Ayşe Kulin zaman yolculuğunda bu kez rotasını geleceğe kırıyor. Çok zaman sonra, uzak bir gelecekteyiz. Korktuğumuz her şey başımıza gelmiş. Doğal kaynaklar tükenmiş, felaket bir savaş yaşanmış ancak nihayet barışa kavuşulmuş. Ama insanın olduğu yerde hırs, dert, tehlike biter mi? Dünya bu kez bambaşka bir tehlikeyle karşı karşıya. Biz de genç bilim insanı Mira ile tanışıyoruz bu sırada. Mira’yı zor bir görev bekliyor. Biyolojik bir silah olarak üretilen Tayro virüsünün formülünün peşinde zamanları aşan büyük bir serüvene atılacak, bu sırada hem aşkı ve dayanışmayı hem de soyağacında yer alan cesur kadınları tanıyacak. Kulin, bu distopik romanda, bugünün en büyük sorunlarına dikkat çekerek eğer önlem alınmazsa olabileceklere işaret ediyor. Ama bunu yaparken ihtimaller ne kadar karanlık olsa da yazar umuda tutunuyor, okurları da umudu asla bırakmamaya davet ediyor.

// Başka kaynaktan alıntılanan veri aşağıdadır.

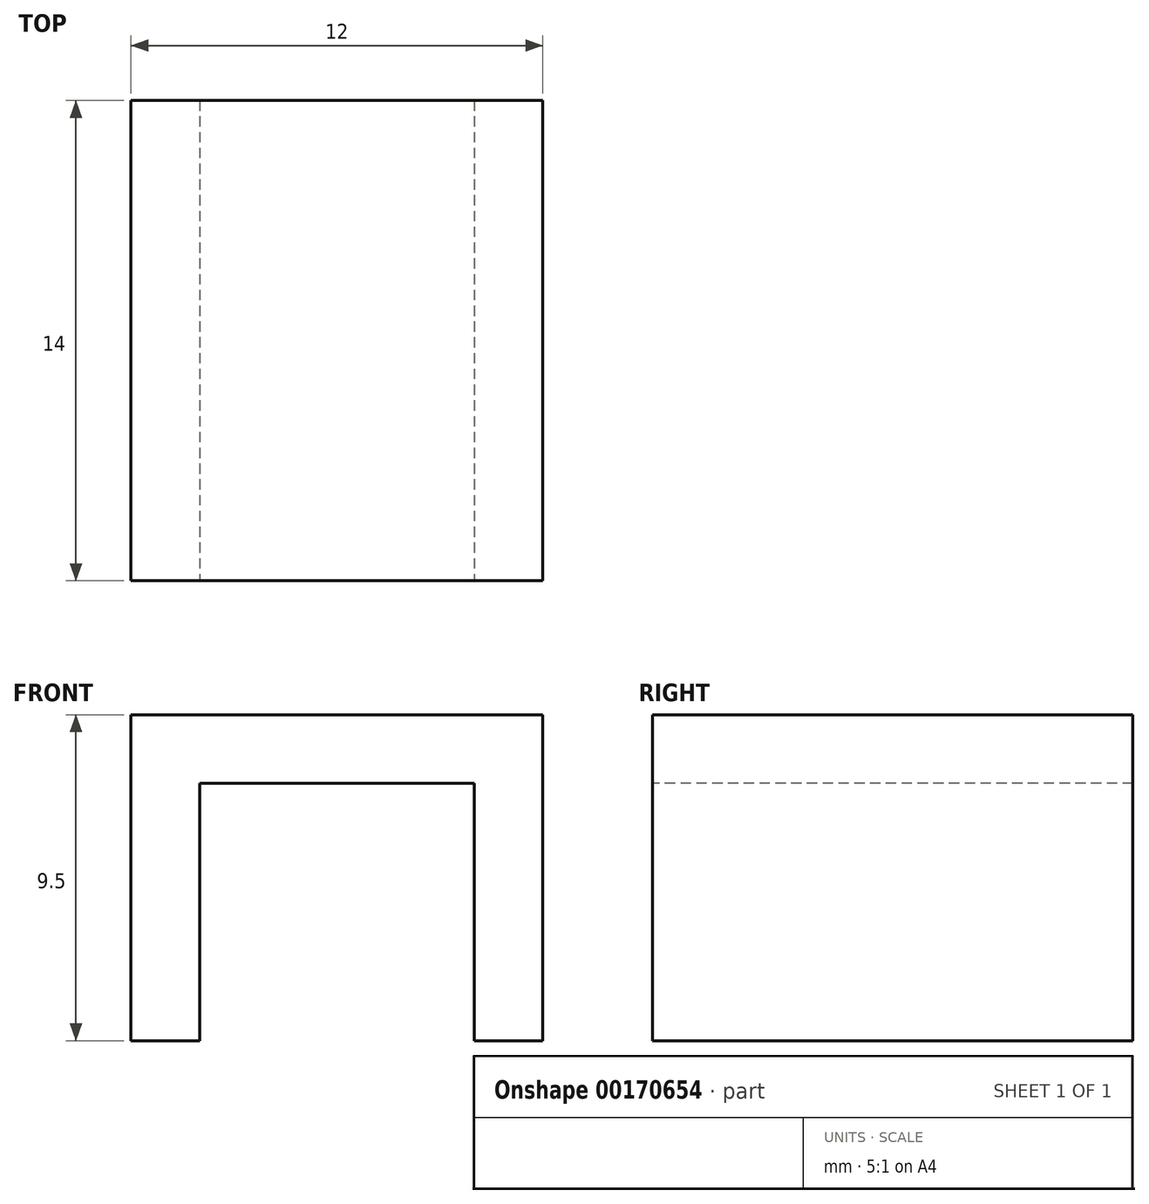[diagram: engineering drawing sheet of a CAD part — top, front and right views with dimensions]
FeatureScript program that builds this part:
annotation { "Feature Type Name" : "Feature", "Feature Type Description" : "" }
export const myFeature = defineFeature(function(context is Context, id is Id, definition is map)
    precondition{}
    {
        {
            var Q0;
            Q0=qCreatedBy(makeId("Front.planeOp"),FACE);
            var sketch = newSketch(context, id + "F0", { "sketchPlane" : qUnion([Q0])});
            skLineSegment(sketch, "E0", {"start": v(-4, 0) * mm, "end": v(-6, 0) * mm});
            skLineSegment(sketch, "E1", {"start": v(-4, 0) * mm, "end": v(-4, 7.5) * mm});
            skLineSegment(sketch, "E2", {"start": v(-4, 7.5) * mm, "end": v(0, 7.5) * mm});
            skLineSegment(sketch, "E3", {"start": v(-6, 0) * mm, "end": v(-6, 9.5) * mm});
            skLineSegment(sketch, "E4", {"start": v(-6, 9.5) * mm, "end": v(0, 9.5) * mm});
            skLineSegment(sketch, "E5.MirrorCS", {"start": v(4, 0) * mm, "end": v(6, 0) * mm});
            skLineSegment(sketch, "E6.MirrorCS", {"start": v(4, 7.5) * mm, "end": v(0, 7.5) * mm});
            skLineSegment(sketch, "E7.MirrorCS", {"start": v(6, 9.5) * mm, "end": v(0, 9.5) * mm});
            skLineSegment(sketch, "E8.MirrorCS", {"start": v(4, 0) * mm, "end": v(4, 7.5) * mm});
            skLineSegment(sketch, "E9.MirrorCS", {"start": v(6, 0) * mm, "end": v(6, 9.5) * mm});
            skSolve(sketch);
        }
        {
            var Q0;
            Q0=sQuery(id+"F0.wireOp",EDGE,"E3");
            var Q1;
            Q1=sQuery(id+"F0.wireOp",EDGE,"E4");
            var Q2;
            Q2=sQuery(id+"F0.wireOp",EDGE,"E1");
            var Q3;
            Q3=sQuery(id+"F0.wireOp",EDGE,"E2");
            var Q4;
            Q4=sQuery(id+"F0.wireOp",EDGE,"E6.MirrorCS");
            var Q5;
            Q5=sQuery(id+"F0.wireOp",EDGE,"E7.MirrorCS");
            var Q6;
            Q6=sQuery(id+"F0.wireOp",EDGE,"E8.MirrorCS");
            var Q7;
            Q7=sQuery(id+"F0.wireOp",EDGE,"E9.MirrorCS");
            var Q8;
            Q8=sQuery(id+"F0.wireOp",EDGE,"E0");
            var Q9;
            Q9=sQuery(id+"F0.wireOp",EDGE,"E5.MirrorCS");
            extrude(context, id + "F1", {"bodyType" : ToolBodyType.SURFACE, "surfaceEntities" : qUnion([Q0, Q1, Q2, Q3, Q4, Q5, Q6, Q7, Q8, Q9]), "depth" : 14 * mm});
        }
    });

“Bir şeyin sihirli olmaması, içinde sihir barındırmadığı anlamına gelmez.” Çocukların kendilerine özgü endişeleri ve onları mutsuz eden sorunları var. Bunlarla baş etmek için her biri farklı yöntemler bulabilir ya da bulamadığı için endişe boyutu gittikçe artabilir. Tırnak yeme, saçıyla oynama, takıntılı davranışlar ya da aşırı gerginlik gibi… Juliet de o endişeli çocuklardan biri. Küçük yaşına rağmen, çevresinde olup biten her soruna karşı geliştirdiği endişeleri ve huzursuzlukları var. Ancak iyi ki büyükannesi var da onu, kendisini kurtaran biriyle tanıştıyor: Yeni odasının duvarında boylu boyunca yükselen Endişe Ağacı… Marianne Musgrove ilk romanını 11 yaşında yazdı. Ancak ‘Endişe Ağacı’ onun ilk yayımlanmış romanı. Bir takım talihsizlikler ve aslında talihler diyelim. Yazar olma hayalinden hiç vazgeçmeyen Musgrove, çocuk ruhuna naif bir dokunuş yaparken; duygusal, öğretici ve bir o kadar komik bir hikaye anlatıyor.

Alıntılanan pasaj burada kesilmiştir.